*** Recorded information Section Begins ***

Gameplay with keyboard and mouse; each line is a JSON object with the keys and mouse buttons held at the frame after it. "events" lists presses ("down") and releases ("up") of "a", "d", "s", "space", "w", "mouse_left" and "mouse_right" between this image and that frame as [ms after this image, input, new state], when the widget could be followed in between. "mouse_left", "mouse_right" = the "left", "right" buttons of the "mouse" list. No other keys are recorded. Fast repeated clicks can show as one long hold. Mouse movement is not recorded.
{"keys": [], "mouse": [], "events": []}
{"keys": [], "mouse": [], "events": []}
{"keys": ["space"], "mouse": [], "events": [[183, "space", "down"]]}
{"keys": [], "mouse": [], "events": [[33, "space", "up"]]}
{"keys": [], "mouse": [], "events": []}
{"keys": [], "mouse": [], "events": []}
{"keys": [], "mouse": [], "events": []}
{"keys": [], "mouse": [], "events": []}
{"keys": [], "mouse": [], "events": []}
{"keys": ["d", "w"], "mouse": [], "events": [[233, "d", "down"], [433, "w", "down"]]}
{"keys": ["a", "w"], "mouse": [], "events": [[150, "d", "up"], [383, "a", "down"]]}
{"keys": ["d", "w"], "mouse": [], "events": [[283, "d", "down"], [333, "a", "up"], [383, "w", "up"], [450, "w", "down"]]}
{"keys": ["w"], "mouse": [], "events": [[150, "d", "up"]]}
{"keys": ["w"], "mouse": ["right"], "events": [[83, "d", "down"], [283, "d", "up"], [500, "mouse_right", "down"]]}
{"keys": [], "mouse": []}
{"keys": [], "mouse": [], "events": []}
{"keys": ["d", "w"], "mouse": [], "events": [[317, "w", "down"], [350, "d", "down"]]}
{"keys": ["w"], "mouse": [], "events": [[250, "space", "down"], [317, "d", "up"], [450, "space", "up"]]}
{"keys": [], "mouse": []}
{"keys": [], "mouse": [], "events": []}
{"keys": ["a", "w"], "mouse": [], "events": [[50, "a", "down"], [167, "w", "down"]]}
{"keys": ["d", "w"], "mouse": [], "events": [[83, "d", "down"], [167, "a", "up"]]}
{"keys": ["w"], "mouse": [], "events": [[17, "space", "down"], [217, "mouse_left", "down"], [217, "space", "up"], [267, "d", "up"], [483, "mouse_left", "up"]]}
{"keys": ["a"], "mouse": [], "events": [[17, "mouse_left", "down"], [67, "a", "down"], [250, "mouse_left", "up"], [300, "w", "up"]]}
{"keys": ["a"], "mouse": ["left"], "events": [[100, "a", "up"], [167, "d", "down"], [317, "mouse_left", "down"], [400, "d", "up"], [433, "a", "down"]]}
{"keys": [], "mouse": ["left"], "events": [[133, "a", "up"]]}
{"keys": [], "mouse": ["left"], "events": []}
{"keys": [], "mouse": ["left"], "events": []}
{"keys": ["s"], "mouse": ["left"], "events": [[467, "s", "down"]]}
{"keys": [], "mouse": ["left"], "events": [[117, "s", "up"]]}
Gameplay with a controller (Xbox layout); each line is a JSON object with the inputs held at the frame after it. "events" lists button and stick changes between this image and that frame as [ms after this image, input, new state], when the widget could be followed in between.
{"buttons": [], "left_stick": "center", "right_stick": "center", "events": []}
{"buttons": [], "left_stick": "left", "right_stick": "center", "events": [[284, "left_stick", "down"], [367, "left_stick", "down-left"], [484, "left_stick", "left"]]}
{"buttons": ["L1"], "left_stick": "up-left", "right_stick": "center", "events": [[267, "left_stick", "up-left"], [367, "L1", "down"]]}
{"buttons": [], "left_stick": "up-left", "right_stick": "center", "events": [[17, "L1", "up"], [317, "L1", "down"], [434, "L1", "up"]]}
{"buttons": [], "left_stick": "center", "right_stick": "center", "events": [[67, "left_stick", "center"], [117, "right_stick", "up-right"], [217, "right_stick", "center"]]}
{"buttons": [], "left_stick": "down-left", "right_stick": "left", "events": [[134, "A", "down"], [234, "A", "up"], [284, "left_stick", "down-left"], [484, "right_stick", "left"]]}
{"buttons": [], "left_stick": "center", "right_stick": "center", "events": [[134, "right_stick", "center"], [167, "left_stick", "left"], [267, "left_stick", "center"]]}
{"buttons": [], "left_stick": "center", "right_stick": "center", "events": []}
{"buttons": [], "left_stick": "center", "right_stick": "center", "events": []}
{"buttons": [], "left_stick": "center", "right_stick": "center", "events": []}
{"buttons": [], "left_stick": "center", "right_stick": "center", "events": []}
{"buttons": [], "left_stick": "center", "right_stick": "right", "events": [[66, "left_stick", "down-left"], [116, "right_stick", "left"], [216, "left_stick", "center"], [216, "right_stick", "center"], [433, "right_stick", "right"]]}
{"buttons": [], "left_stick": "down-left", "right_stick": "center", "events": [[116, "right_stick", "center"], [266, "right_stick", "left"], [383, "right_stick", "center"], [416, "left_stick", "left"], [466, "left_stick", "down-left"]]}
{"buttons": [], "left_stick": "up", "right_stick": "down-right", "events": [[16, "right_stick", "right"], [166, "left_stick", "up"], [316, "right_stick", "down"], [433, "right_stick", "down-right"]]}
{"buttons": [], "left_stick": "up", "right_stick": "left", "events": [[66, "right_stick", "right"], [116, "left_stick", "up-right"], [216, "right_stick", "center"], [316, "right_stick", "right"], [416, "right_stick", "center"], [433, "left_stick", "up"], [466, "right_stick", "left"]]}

*** Recorded information Section Ends ***

**To do**
So that nothing is lost, restate all the material word for word.

**Solution for this problem**
Gameplay with keyboard and mouse; each line is a JSON object with the keys and mouse buttons held at the frame after it. "events" lists presses ("down") and releases ("up") of "a", "d", "s", "space", "w", "mouse_left" and "mouse_right" between this image and that frame as [ms after this image, input, new state], when the widget could be followed in between. "mouse_left", "mouse_right" = the "left", "right" buttons of the "mouse" list. No other keys are recorded. Fast repeated clicks can show as one long hold. Mouse movement is not recorded.
{"keys": [], "mouse": [], "events": []}
{"keys": [], "mouse": [], "events": []}
{"keys": ["space"], "mouse": [], "events": [[183, "space", "down"]]}
{"keys": [], "mouse": [], "events": [[33, "space", "up"]]}
{"keys": [], "mouse": [], "events": []}
{"keys": [], "mouse": [], "events": []}
{"keys": [], "mouse": [], "events": []}
{"keys": [], "mouse": [], "events": []}
{"keys": [], "mouse": [], "events": []}
{"keys": ["d", "w"], "mouse": [], "events": [[233, "d", "down"], [433, "w", "down"]]}
{"keys": ["a", "w"], "mouse": [], "events": [[150, "d", "up"], [383, "a", "down"]]}
{"keys": ["d", "w"], "mouse": [], "events": [[283, "d", "down"], [333, "a", "up"], [383, "w", "up"], [450, "w", "down"]]}
{"keys": ["w"], "mouse": [], "events": [[150, "d", "up"]]}
{"keys": ["w"], "mouse": ["right"], "events": [[83, "d", "down"], [283, "d", "up"], [500, "mouse_right", "down"]]}
{"keys": [], "mouse": []}
{"keys": [], "mouse": [], "events": []}
{"keys": ["d", "w"], "mouse": [], "events": [[317, "w", "down"], [350, "d", "down"]]}
{"keys": ["w"], "mouse": [], "events": [[250, "space", "down"], [317, "d", "up"], [450, "space", "up"]]}
{"keys": [], "mouse": []}
{"keys": [], "mouse": [], "events": []}
{"keys": ["a", "w"], "mouse": [], "events": [[50, "a", "down"], [167, "w", "down"]]}
{"keys": ["d", "w"], "mouse": [], "events": [[83, "d", "down"], [167, "a", "up"]]}
{"keys": ["w"], "mouse": [], "events": [[17, "space", "down"], [217, "mouse_left", "down"], [217, "space", "up"], [267, "d", "up"], [483, "mouse_left", "up"]]}
{"keys": ["a"], "mouse": [], "events": [[17, "mouse_left", "down"], [67, "a", "down"], [250, "mouse_left", "up"], [300, "w", "up"]]}
{"keys": ["a"], "mouse": ["left"], "events": [[100, "a", "up"], [167, "d", "down"], [317, "mouse_left", "down"], [400, "d", "up"], [433, "a", "down"]]}
{"keys": [], "mouse": ["left"], "events": [[133, "a", "up"]]}
{"keys": [], "mouse": ["left"], "events": []}
{"keys": [], "mouse": ["left"], "events": []}
{"keys": ["s"], "mouse": ["left"], "events": [[467, "s", "down"]]}
{"keys": [], "mouse": ["left"], "events": [[117, "s", "up"]]}
Gameplay with a controller (Xbox layout); each line is a JSON object with the inputs held at the frame after it. "events" lists button and stick changes between this image and that frame as [ms after this image, input, new state], when the widget could be followed in between.
{"buttons": [], "left_stick": "center", "right_stick": "center", "events": []}
{"buttons": [], "left_stick": "left", "right_stick": "center", "events": [[284, "left_stick", "down"], [367, "left_stick", "down-left"], [484, "left_stick", "left"]]}
{"buttons": ["L1"], "left_stick": "up-left", "right_stick": "center", "events": [[267, "left_stick", "up-left"], [367, "L1", "down"]]}
{"buttons": [], "left_stick": "up-left", "right_stick": "center", "events": [[17, "L1", "up"], [317, "L1", "down"], [434, "L1", "up"]]}
{"buttons": [], "left_stick": "center", "right_stick": "center", "events": [[67, "left_stick", "center"], [117, "right_stick", "up-right"], [217, "right_stick", "center"]]}
{"buttons": [], "left_stick": "down-left", "right_stick": "left", "events": [[134, "A", "down"], [234, "A", "up"], [284, "left_stick", "down-left"], [484, "right_stick", "left"]]}
{"buttons": [], "left_stick": "center", "right_stick": "center", "events": [[134, "right_stick", "center"], [167, "left_stick", "left"], [267, "left_stick", "center"]]}
{"buttons": [], "left_stick": "center", "right_stick": "center", "events": []}
{"buttons": [], "left_stick": "center", "right_stick": "center", "events": []}
{"buttons": [], "left_stick": "center", "right_stick": "center", "events": []}
{"buttons": [], "left_stick": "center", "right_stick": "center", "events": []}
{"buttons": [], "left_stick": "center", "right_stick": "right", "events": [[66, "left_stick", "down-left"], [116, "right_stick", "left"], [216, "left_stick", "center"], [216, "right_stick", "center"], [433, "right_stick", "right"]]}
{"buttons": [], "left_stick": "down-left", "right_stick": "center", "events": [[116, "right_stick", "center"], [266, "right_stick", "left"], [383, "right_stick", "center"], [416, "left_stick", "left"], [466, "left_stick", "down-left"]]}
{"buttons": [], "left_stick": "up", "right_stick": "down-right", "events": [[16, "right_stick", "right"], [166, "left_stick", "up"], [316, "right_stick", "down"], [433, "right_stick", "down-right"]]}
{"buttons": [], "left_stick": "up", "right_stick": "left", "events": [[66, "right_stick", "right"], [116, "left_stick", "up-right"], [216, "right_stick", "center"], [316, "right_stick", "right"], [416, "right_stick", "center"], [433, "left_stick", "up"], [466, "right_stick", "left"]]}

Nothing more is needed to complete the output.